Machine-readable electronics designs
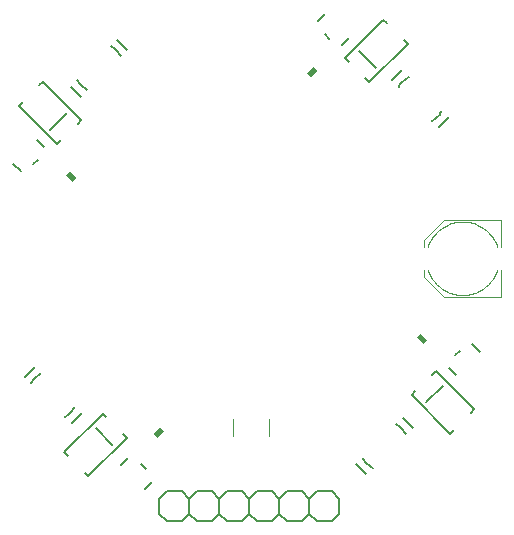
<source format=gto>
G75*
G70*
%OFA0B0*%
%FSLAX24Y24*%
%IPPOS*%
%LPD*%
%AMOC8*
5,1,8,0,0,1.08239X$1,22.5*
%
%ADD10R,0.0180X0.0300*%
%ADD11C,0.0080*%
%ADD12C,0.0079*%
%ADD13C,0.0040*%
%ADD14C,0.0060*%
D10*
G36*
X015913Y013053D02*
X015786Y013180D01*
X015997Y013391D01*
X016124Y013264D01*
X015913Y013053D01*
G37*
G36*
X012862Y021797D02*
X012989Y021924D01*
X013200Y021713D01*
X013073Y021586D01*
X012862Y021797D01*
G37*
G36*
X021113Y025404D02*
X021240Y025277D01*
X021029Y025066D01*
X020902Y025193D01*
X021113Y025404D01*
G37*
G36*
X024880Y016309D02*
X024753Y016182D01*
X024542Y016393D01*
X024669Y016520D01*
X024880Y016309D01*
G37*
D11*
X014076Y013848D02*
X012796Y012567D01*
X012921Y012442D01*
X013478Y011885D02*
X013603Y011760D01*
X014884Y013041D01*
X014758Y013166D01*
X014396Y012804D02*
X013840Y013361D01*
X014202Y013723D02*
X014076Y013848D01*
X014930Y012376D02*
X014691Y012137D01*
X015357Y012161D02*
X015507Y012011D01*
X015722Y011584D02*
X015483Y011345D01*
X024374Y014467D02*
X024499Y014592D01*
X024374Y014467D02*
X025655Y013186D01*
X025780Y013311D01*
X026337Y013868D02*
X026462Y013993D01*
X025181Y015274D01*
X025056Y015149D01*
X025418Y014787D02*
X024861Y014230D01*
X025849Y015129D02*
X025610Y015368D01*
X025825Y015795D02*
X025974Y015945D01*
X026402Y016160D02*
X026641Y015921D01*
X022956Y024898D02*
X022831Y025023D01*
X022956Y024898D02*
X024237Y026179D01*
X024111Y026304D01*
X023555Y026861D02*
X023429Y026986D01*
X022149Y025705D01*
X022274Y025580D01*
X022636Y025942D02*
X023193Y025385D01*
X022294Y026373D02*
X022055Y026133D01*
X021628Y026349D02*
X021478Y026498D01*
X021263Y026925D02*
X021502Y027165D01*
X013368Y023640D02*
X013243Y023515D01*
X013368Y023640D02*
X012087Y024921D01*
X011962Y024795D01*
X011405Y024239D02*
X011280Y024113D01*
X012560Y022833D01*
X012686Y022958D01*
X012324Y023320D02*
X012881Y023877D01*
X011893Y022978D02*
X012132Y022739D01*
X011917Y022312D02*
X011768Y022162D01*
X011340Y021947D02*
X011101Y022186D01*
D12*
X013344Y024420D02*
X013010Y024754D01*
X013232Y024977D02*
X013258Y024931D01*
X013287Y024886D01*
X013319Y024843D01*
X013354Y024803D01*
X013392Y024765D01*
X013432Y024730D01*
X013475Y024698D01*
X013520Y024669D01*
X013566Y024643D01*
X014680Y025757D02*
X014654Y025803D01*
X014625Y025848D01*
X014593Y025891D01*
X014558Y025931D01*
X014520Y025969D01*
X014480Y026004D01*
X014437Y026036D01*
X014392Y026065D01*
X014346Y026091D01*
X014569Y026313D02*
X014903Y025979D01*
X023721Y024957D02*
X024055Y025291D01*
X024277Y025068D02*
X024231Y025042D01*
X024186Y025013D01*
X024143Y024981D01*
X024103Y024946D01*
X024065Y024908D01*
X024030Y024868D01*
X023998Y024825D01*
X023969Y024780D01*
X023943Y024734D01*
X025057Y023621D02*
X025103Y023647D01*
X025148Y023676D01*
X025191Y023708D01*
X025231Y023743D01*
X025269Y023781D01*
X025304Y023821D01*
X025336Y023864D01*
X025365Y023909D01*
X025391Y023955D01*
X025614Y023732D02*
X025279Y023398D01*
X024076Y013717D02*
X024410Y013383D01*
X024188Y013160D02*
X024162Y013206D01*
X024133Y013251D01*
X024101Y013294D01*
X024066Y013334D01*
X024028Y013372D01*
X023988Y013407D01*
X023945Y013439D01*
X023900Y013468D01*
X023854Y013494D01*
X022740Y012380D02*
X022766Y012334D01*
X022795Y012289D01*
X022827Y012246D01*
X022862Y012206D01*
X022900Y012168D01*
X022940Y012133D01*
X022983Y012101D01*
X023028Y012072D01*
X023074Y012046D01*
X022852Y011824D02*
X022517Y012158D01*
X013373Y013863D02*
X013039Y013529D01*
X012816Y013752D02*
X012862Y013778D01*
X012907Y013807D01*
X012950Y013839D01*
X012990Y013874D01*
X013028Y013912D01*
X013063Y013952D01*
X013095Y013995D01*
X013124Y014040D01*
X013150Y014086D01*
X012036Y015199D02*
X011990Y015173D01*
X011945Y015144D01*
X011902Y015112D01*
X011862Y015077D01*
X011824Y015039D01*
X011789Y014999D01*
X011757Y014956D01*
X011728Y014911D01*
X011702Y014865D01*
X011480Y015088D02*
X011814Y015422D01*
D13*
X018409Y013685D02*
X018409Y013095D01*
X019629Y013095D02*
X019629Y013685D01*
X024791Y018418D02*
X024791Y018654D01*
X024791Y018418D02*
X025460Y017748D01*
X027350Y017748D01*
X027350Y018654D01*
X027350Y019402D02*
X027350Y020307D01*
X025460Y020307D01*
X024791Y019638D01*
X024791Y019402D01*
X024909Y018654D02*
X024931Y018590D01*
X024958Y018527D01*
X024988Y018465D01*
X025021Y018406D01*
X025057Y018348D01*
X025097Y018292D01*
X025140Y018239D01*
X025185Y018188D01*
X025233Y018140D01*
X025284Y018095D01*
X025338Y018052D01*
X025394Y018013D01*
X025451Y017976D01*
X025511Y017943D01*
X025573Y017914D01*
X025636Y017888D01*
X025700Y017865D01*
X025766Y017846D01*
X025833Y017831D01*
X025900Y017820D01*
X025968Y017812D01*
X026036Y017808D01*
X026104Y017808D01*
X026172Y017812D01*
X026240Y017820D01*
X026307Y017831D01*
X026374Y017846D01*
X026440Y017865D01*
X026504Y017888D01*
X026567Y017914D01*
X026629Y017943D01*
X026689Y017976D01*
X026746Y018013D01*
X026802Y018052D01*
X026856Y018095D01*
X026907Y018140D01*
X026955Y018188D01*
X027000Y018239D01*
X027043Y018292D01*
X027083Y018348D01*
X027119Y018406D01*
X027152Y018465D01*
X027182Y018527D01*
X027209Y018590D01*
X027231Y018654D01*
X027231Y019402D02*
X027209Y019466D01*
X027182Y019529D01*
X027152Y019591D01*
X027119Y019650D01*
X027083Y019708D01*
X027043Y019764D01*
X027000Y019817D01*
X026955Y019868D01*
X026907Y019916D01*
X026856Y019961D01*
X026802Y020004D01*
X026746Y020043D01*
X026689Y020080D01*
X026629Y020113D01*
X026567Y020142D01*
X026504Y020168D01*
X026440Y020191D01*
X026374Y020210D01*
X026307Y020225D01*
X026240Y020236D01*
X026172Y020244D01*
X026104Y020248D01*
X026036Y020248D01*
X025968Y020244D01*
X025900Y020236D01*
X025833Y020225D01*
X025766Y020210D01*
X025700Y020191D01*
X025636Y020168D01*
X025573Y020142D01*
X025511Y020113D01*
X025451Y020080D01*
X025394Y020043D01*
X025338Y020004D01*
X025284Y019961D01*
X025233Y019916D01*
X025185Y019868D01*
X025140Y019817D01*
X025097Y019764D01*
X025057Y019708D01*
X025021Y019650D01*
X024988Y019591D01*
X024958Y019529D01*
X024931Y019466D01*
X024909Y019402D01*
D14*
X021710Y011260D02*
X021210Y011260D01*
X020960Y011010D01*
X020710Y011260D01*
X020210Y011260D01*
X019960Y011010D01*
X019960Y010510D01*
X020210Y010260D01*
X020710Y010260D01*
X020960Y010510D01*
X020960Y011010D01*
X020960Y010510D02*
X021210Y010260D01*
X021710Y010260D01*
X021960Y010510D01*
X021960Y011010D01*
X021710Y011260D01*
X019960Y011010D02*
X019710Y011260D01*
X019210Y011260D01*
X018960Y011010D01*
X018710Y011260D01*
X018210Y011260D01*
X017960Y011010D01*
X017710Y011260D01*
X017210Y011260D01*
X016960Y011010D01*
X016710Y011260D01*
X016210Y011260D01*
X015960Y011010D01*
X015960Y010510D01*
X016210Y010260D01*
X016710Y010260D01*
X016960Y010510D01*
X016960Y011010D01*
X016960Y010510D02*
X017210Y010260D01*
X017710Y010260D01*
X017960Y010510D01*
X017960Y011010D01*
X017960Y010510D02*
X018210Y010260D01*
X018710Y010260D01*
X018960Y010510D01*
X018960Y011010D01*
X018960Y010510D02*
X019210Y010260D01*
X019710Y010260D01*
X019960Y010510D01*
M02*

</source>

The task -> Set down the records above word for word, from the first line through the line containing "X023429Y026986D01*", both included; leave out the pictures.

Solution ->
<source format=gto>
G75*
G70*
%OFA0B0*%
%FSLAX24Y24*%
%IPPOS*%
%LPD*%
%AMOC8*
5,1,8,0,0,1.08239X$1,22.5*
%
%ADD10R,0.0180X0.0300*%
%ADD11C,0.0080*%
%ADD12C,0.0079*%
%ADD13C,0.0040*%
%ADD14C,0.0060*%
D10*
G36*
X015913Y013053D02*
X015786Y013180D01*
X015997Y013391D01*
X016124Y013264D01*
X015913Y013053D01*
G37*
G36*
X012862Y021797D02*
X012989Y021924D01*
X013200Y021713D01*
X013073Y021586D01*
X012862Y021797D01*
G37*
G36*
X021113Y025404D02*
X021240Y025277D01*
X021029Y025066D01*
X020902Y025193D01*
X021113Y025404D01*
G37*
G36*
X024880Y016309D02*
X024753Y016182D01*
X024542Y016393D01*
X024669Y016520D01*
X024880Y016309D01*
G37*
D11*
X014076Y013848D02*
X012796Y012567D01*
X012921Y012442D01*
X013478Y011885D02*
X013603Y011760D01*
X014884Y013041D01*
X014758Y013166D01*
X014396Y012804D02*
X013840Y013361D01*
X014202Y013723D02*
X014076Y013848D01*
X014930Y012376D02*
X014691Y012137D01*
X015357Y012161D02*
X015507Y012011D01*
X015722Y011584D02*
X015483Y011345D01*
X024374Y014467D02*
X024499Y014592D01*
X024374Y014467D02*
X025655Y013186D01*
X025780Y013311D01*
X026337Y013868D02*
X026462Y013993D01*
X025181Y015274D01*
X025056Y015149D01*
X025418Y014787D02*
X024861Y014230D01*
X025849Y015129D02*
X025610Y015368D01*
X025825Y015795D02*
X025974Y015945D01*
X026402Y016160D02*
X026641Y015921D01*
X022956Y024898D02*
X022831Y025023D01*
X022956Y024898D02*
X024237Y026179D01*
X024111Y026304D01*
X023555Y026861D02*
X023429Y026986D01*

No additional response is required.